Protect yourself against future threats.
-----BEGIN PGP SIGNED MESSAGE-----
Hash: SHA256
===========================================================================
AUSCERT External Security Bulletin Redistribution
ESB-2016.2303
Multiple vulnerabilities have been identified in Fortinet FortiWLC
3 October 2016
===========================================================================
AusCERT Security Bulletin Summary
---------------------------------
Product: Fortinet FortiWLC
Publisher: Fortiguard
Operating System: Network Appliance
Impact/Access: Access Privileged Data -- Existing Account
Resolution: Patch/Upgrade
CVE Names: CVE-2016-7561 CVE-2016-7560
Original Bulletin:
http://fortiguard.com/advisory/FG-IR-16-029
http://fortiguard.com/advisory/FG-IR-16-030
Comment: This bulletin contains two (2) Fortiguard security advisories.
- --------------------------BEGIN INCLUDED TEXT--------------------
FortiWLC Undocumented Hardcoded Rsync Account
Info
Risk
5 Critical
Date
Sep 30 2016
Impact
Unauthorized read/write remote access
CVE ID
CVE-2016-7560
Fixed In Firmware
Patches (details see solutions)
FortiWLC runs a rsyncd server, historically used for High-Availability
purpose. This server comes with a hardcoded account, which has read/write
privileges over various parts of the system.
Impact
Unauthorized read/write remote access
Affected Products
FortiWLC 6.1-2-29 and below, 7.0-9-1, 7.0-10-0, 8.0-5-0, 8.1-2-0, and 8.2-4-0
Risk
5 Critical
Solutions
Depending on your version, apply the following patches:
Below 6.1-2-29
Update to 7.0-10-0 or above, and apply the corresponding patch.
6.1-2-29
meru-6.1-2-29-patch-bug0388397
7.0-9-1:
meru-7.0-9-1-patch-bug0388397
7.0-10-0:
meru-7.0-10-0-patch-bug0388397
8.0-5-0:
meru-8.0-5-0-patch-bug0388397
8.1-2-0:
meru-8.1-2-0-patch-bug0388397
8.2-4-0:
meru-8.2-4-0-patch-bug0388397
Acknowledgement
Fortinet is pleased to thank University of Toronto for reporting this
vulnerability under responsible disclosure.
- ---
FortiWLC PAM.log authenticated user information exposure
Info
Risk
4 High
Date
Sep 30 2016
Impact
User credential exposure
CVE ID
CVE-2016-7561
Fixed In Firmware
Patches (details see solutions)
The pam.log file generated by FortiWLC contains authenticated users
credentials (local admin and users authenticated against external servers).

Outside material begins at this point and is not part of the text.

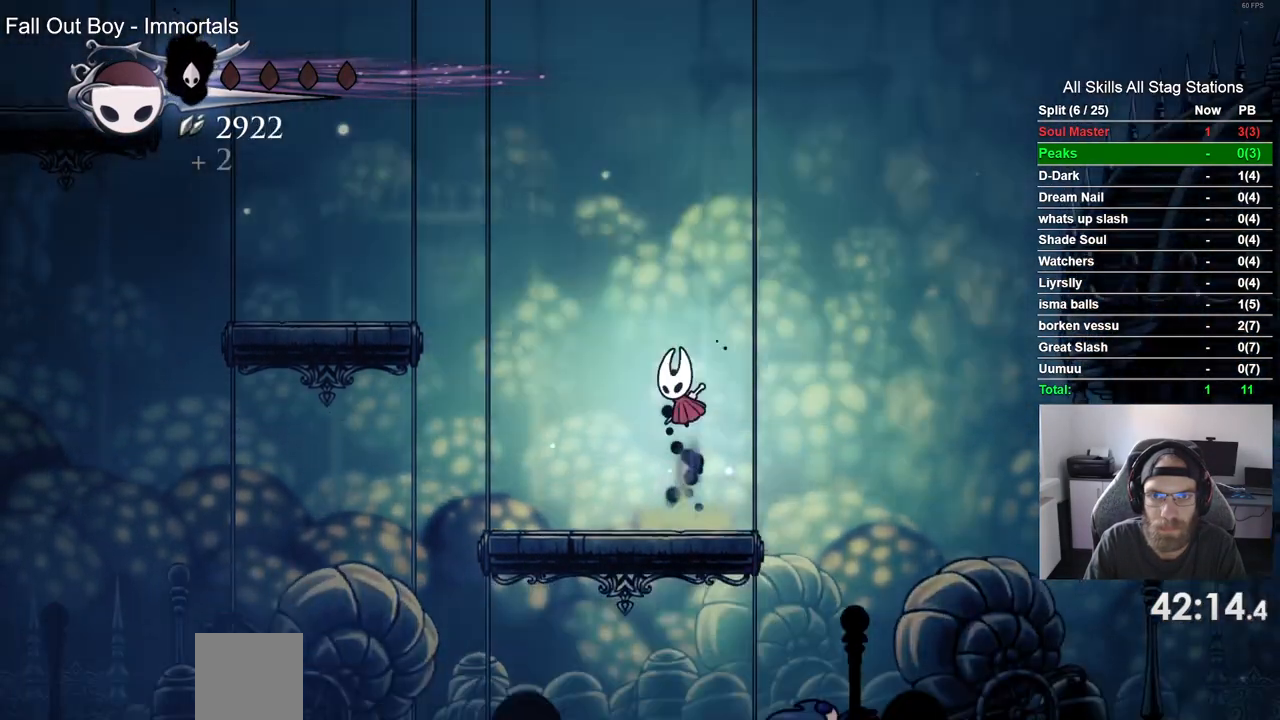
{"buttons": ["CROSS", "DPAD_UP"], "left_stick": "center", "right_stick": "center", "events": []}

Users with admin privileges can access the pam.log file and read the
credentials.
Impact
User credential exposure
Affected Products
FortiWLC 6.1-2-29 and below, 7.0-9-1, 7.0-10-0, 8.0-5-0, 8.1-2-0, and 8.2-4-0
Risk
4 High
Solutions
Depending on your version, apply the following patches:
Below 6.1-2-29
Update to 7.0-10-0 or above, and apply the corresponding patch.
6.1-2-29
meru-6.1-2-29-patch-bug0388249
7.0-9-1:
meru-7.0-9-1-patch-bug0388249
7.0-10-0:
meru-7.0-10-0-patch-bug0388249
8.0-5-0:
meru-8.0-5-0-patch-bug0388249
8.1-2-0:
meru-8.1-2-0-patch-bug0388249
8.2-4-0:
meru-8.2-4-0-patch-bug0388249
Acknowledgement
Fortinet is pleased to thank University of Toronto for reporting this
vulnerability under responsible disclosure.

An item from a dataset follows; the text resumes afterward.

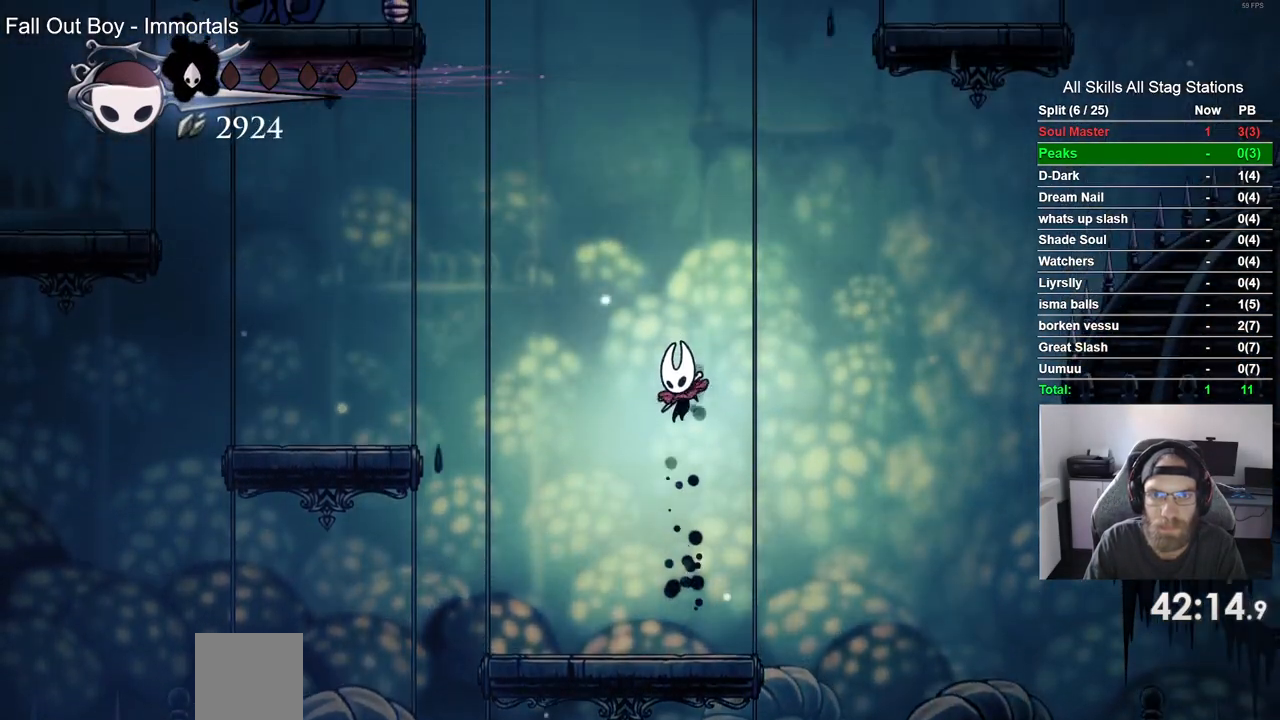
{"buttons": ["CROSS", "DPAD_UP", "DPAD_LEFT"], "left_stick": "center", "right_stick": "center", "events": [[200, "CROSS", "up"], [267, "DPAD_LEFT", "down"], [433, "CROSS", "down"]]}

- --------------------------END INCLUDED TEXT--------------------
You have received this e-mail bulletin as a result of your organisation's
registration with AusCERT. The mailing list you are subscribed to is
maintained within your organisation, so if you do not wish to continue
receiving these bulletins you should contact your local IT manager. If
you do not know who that is, please send an email to auscert@auscert.org.au
and we will forward your request to the appropriate person.
NOTE: Third Party Rights
This security bulletin is provided as a service to AusCERT's members. As
AusCERT did not write the document quoted above, AusCERT has had no control
over its content. The decision to follow or act on information or advice
contained in this security bulletin is the responsibility of each user or
organisation, and should be considered in accordance with your organisation's
site policies and procedures. AusCERT takes no responsibility for consequences
which may arise from following or acting on information or advice contained in
this security bulletin.
NOTE: This is only the original release of the security bulletin. It may
not be updated when updates to the original are made. If downloading at
a later date, it is recommended that the bulletin is retrieved directly
from the author's website to ensure that the information is still current.
Contact information for the authors of the original document is included
in the Security Bulletin above. If you have any questions or need further
information, please contact them directly.
Previous advisories and external security bulletins can be retrieved from:
http://www.auscert.org.au/render.html?cid=1980
===========================================================================
Australian Computer Emergency Response Team
The University of Queensland
Brisbane
Qld 4072
Internet Email: auscert@auscert.org.au
Facsimile: (07) 3365 7031
Telephone: (07) 3365 4417 (International: +61 7 3365 4417)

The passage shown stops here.